Quote Originally Posted by rkennedy9064 View Post
I just finished building an arraylist class in c++ and was wondering if i did the add method right. I did java programming before but am new with pointers. If anyone has any time could you check out the add method of my code and tell me if you see any flaws. If i did it right then it should double the arrays size every time it fills up and then have my lits point to it.

Code:
template <class element>
void ArrayList<element>::add(const element& item)
{
    if(length == maxSize)
    {
        maxSize *= 2;
        element *temp = new element[maxSize];

        for(int i = 0; i < length; i++)
        {
            temp[i] = list[i];
        }

        delete [] list;
        list = temp;
        temp = NULL;
    }
    
    list[length] = item;
    length++;
}
If this is not an exercise, then you did it wrong. The correct way to do it would have been to use a vector.

That said, from a coding point of view, your code works, but it is not memory leak free in case of exceptions. If you have an exception before the end of the function, you will exit before having deleted temp.
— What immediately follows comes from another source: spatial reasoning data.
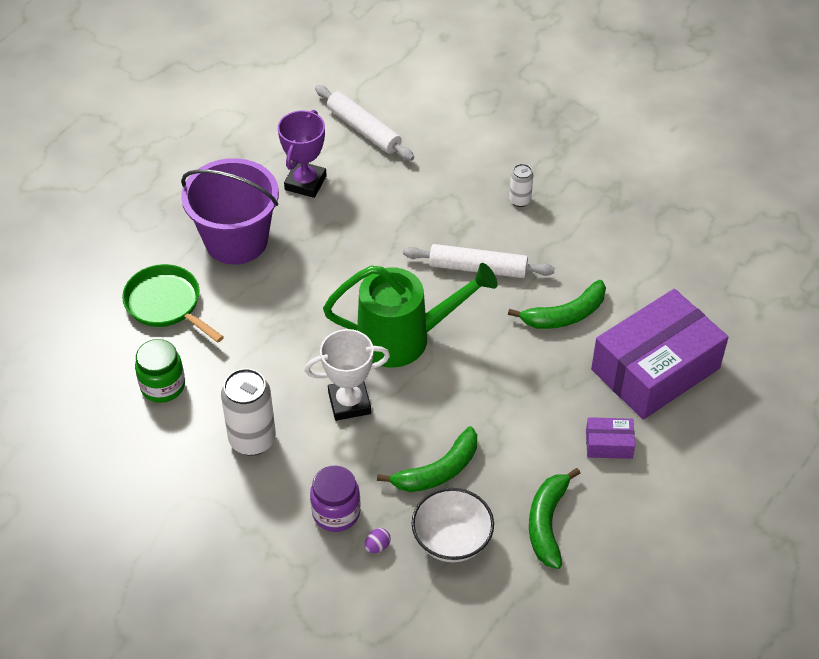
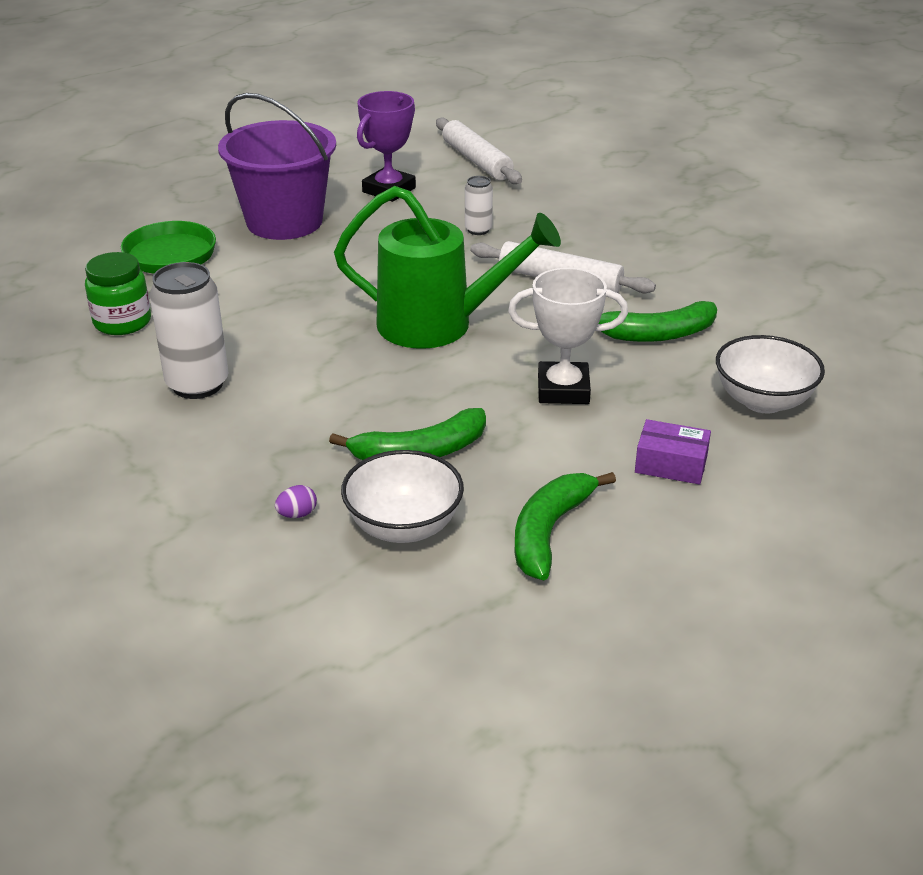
camera: 15 degrees right, 15 degrees down
(336, 513) = (261, 470): purple jar -> none
(349, 403) = (338, 370): white trophy -> white trophy (563, 389)
(520, 200) = (636, 233): white can -> white can (478, 230)
(655, 369) = (763, 401): purple box -> white bowl

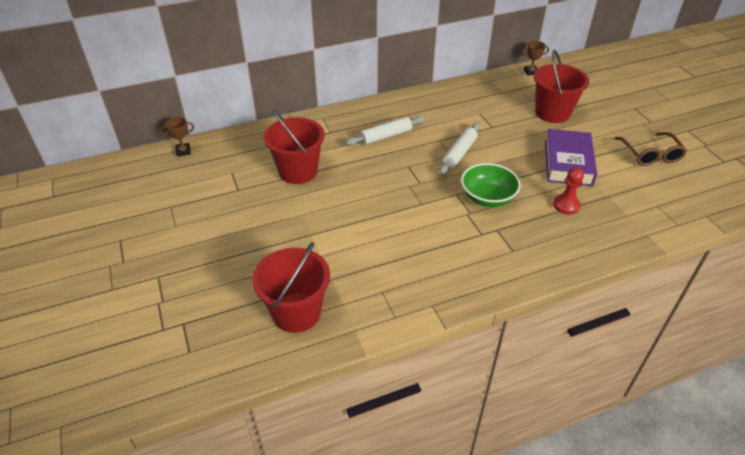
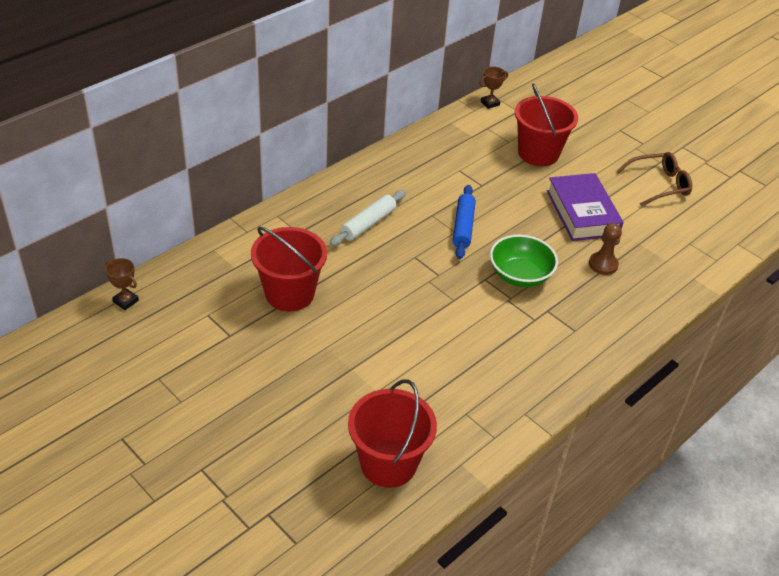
camera: 25 degrees left, 0 degrees up
(183, 151) = (125, 301): brown trophy -> brown trophy turned 75 degrees clockwise
(460, 153) = (463, 227): white rolling pin -> blue rolling pin
(566, 205) = (603, 264): red pawn -> brown pawn
(650, 155) = (659, 185): brown glasses -> brown glasses turned 75 degrees counterclockwise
There are two ways to solve this:
1 - (IMO the "bad" way): use try catch and always delete.
2 - (IMO the "good" way): Create the memory in a RAII object. For example, another ArrayList (we'll call it arrayList2). Simply fill this arrayList2, while making sure it has pre-allocated maxSize*2. Once you are done, just swap the list pointers from both objects. Your current object will be bigger, and the arrayList2 will contain the "old" data, and will be destroyed along with arrayList2 on leaving the method. If there is ANYTHING that goes wrong, and you prematurely exit, rest assured that ArrayList's destructor will be doing the cleanup. Another advantage is this gives you a "strong" exception safety. Basically, you are guaranteeing that should an exception occur, your *this object will not be modified.